It took Frenchman Manuel Rocheman 10 albums and three decades of music-making before he was ready to unveil his first complete set of original tunes, on last year’s misTeRIO.
It is the music of this 11th release that will form the basis of the jazz pianist’s concert at Sofitel Dubai Jumeirah Beach on Wednesday.
“I always thought I needed a mix of my compositions and jazz standards, just to keep the public happy – I thought that was the important thing,” says the 52-year-old.
“But this time it’s a more introspective, creative process.”
The set list for Rocheman’s UAE debut – part of a maiden Middle East tour alongside his long-standing trio, which also includes dates in Jordan and Lebanon – will be fleshed out with covers, but they venture beyond obvious standards.
The pianist promises numbers by legendary French composer Michel Legrand – who recently performed at Dubai Opera – and an unfinished original work pioneering American pianist Bill Evans was said to be working on at the time of his death in 1980.

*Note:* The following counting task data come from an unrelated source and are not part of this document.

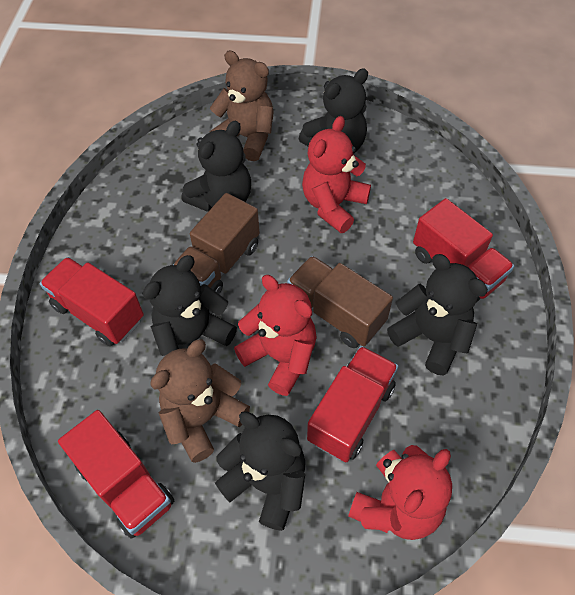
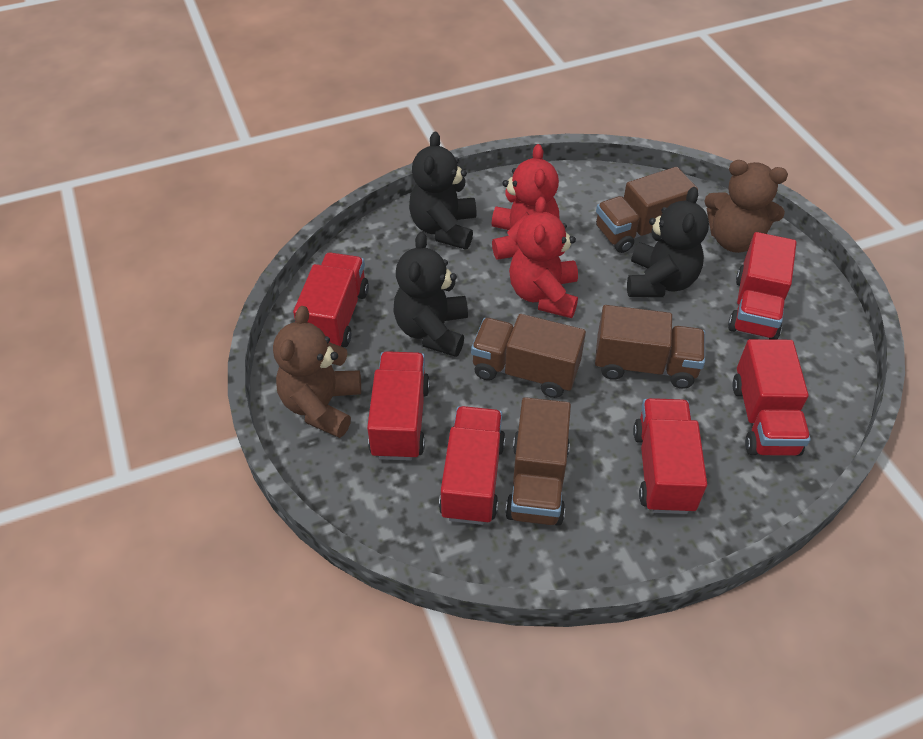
black teddy bear: [143,255,237,356] [182,121,251,212] [215,411,305,531] [299,68,368,154] [387,254,488,375] = 5 -> [394,232,468,357] [409,132,477,250] [627,187,709,297] = 3
brown truck: [173,193,260,294] [287,256,393,348] = 2 -> [471,314,586,398] [505,397,571,526] [595,305,705,389] [596,167,698,253] = 4
red teddy bear: [234,275,317,396] [302,116,371,233] [348,445,452,540] = 3 -> [492,144,559,260] [509,197,578,318] = 2
red truck: [40,257,144,346] [58,410,174,539] [307,346,398,462] [413,198,514,302] = 4 -> [293,252,369,347] [367,351,430,461] [439,406,506,525] [633,398,707,514] [728,232,797,340] [732,339,811,456] = 6

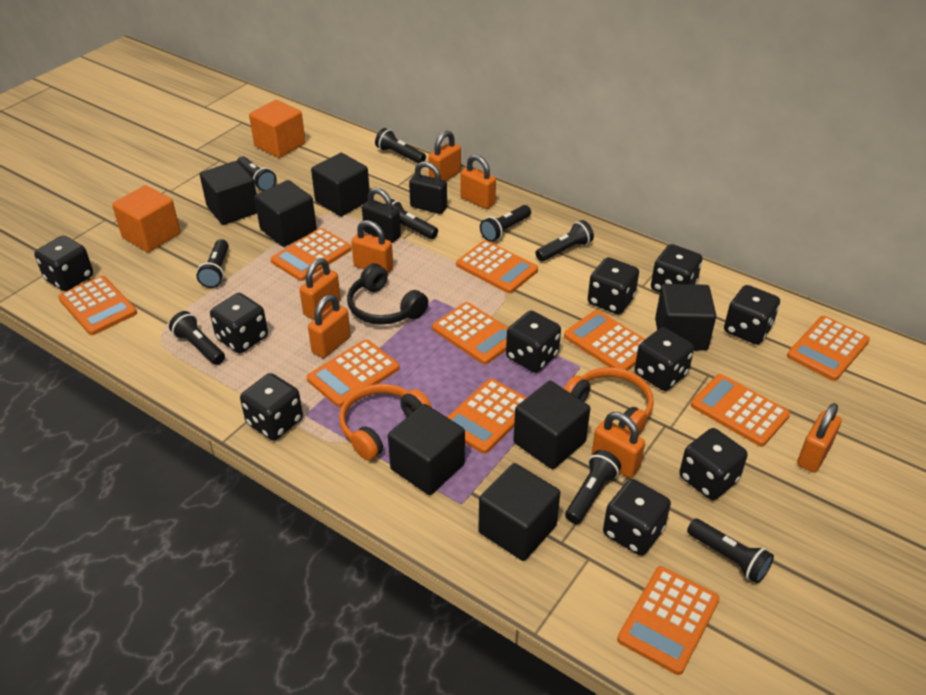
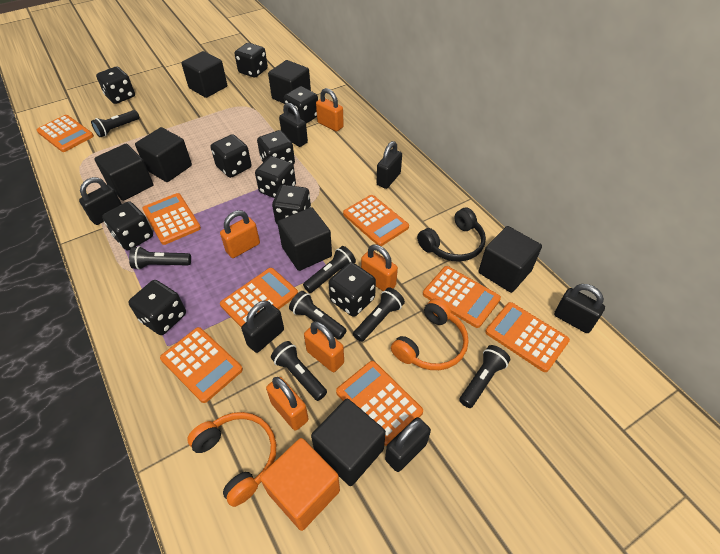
black flashlight: [169,311,225,365] [196,239,229,288] [237,156,277,191] [375,128,426,163] [385,199,438,239] [480,205,531,242] [535,220,594,262] [565,450,621,524] [687,518,774,583] = 9 -> [91,110,139,137] [129,246,191,270] [271,341,327,401] [289,291,347,340] [303,246,356,293] [353,287,405,342] [460,345,510,408] = 7
black padlock: [362,188,401,243] [409,161,447,214] = 2 -> [79,177,122,225] [241,301,284,353] [279,103,308,147] [376,141,402,189] [385,417,431,472] [554,284,605,333] = 6
orange calculator: [58,276,137,335] [271,228,352,281] [307,340,400,407] [432,302,508,365] [447,379,527,454] [456,240,538,293] [564,310,645,371] [617,566,720,675] [691,374,790,447] [787,316,870,381] = 10 -> [37,115,94,152] [142,193,201,245] [160,327,243,403] [220,268,298,327] [336,361,423,446] [343,195,409,246] [423,266,501,328] [485,302,570,372] = 8
orange cube: [112,185,181,252] [249,100,306,158] = 2 -> [260,438,340,531] = 1
orange padlock: [299,258,341,320] [308,294,351,358] [351,220,393,274] [428,131,461,181] [460,155,496,209] [591,412,645,478] [797,403,842,473] = 7 -> [220,210,260,258] [266,377,309,431] [304,321,344,372] [316,88,344,132] [361,244,398,291] = 5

Evans continues to cast a long shadow over any working jazz trio of piano, double bass and drums – the format his late-1950s and early-1960s work revolutionised – and Rocheman is the first to hold up his hands and bow down in awe.

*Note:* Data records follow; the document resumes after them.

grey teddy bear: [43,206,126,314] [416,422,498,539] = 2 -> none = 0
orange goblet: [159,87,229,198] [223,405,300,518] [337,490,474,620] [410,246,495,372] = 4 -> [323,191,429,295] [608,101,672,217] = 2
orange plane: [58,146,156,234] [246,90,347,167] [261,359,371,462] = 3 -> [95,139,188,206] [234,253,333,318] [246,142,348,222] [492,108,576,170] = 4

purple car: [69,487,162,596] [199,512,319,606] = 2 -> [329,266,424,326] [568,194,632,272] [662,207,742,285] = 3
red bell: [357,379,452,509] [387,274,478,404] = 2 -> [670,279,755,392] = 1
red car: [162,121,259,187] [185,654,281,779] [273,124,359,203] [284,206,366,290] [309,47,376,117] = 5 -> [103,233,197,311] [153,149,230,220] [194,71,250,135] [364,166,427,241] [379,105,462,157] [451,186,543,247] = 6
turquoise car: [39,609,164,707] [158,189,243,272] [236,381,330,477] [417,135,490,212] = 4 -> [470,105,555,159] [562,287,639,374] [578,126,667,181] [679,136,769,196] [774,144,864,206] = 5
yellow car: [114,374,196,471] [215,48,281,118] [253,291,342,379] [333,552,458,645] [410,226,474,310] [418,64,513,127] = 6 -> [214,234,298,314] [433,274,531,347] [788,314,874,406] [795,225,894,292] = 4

His 2010 album, The Touch of Your Lips, was a tribute to mark the 30th anniversary of Evans’s death.
“Every jazz pianist has something from Bill Evans. He has influenced every pianist on the planet – it’s a little intimidating,” says Rocheman. “So maybe that’s why I waited so long: to be mature enough in my life and music to be able to do a tribute.”
However, Rocheman’s first influence was Oscar Peterson, a virtuoso who began recording more than a decade before Evans. Born into a family of musicians, Rocheman began studying piano at the age of six but it was a gift of solo-piano Peterson record Tracks from his older brother four years later that set the course of his career.
“I fell in love with the way the piano sounded: all these harmonies – the rhythm of Peterson’s playing was really incredible,” says Rocheman. “I was playing Beethoven and Mozart, but I wasn’t really satisfied with classical music, and when I heard jazz the way it was played by Oscar Peterson, I was charmed.”
By the age of 12, Rocheman was performing at Parisian jazz clubs, and by 16 he had moved to New York, where he received encouragement from veteran pianist Tommy Flanagan, and was accepted as compatriot Martial Solal’s first and only pupil.
After returning to Paris in the early 1980s, Rocheman formed his first trio, beginning a long career which has also included backing jazz luminaries such as Miles Davis drummer Al Foster and Clint Eastwood’s bass-playing son, Kyle. He has never had a job other than playing piano.
“[Foster] is a great friend – I love him. A great, great drummer, one of the best in the world,” says Rocheman.
But while he is quick to acknowledge his influences, the music on misTeRIO is his most personal to date, marking a deliberate swing away from the influence of his heroes.
“When I play I try to forget about Bill Evans, Oscar Peterson, my masters,” says Rocheman. “Because while it’s good at a moment in life to be influenced, it’s like when you eat a meal: you have to digest it. The assimilation of things takes time.
“Now I try to share emotions with people with music that is mine, not Bill Evans’s, or anybody else’s.”
• Manuel Rocheman performs at Sofitel Dubai Jumeirah Beach on April 26 at 8pm, Dh100.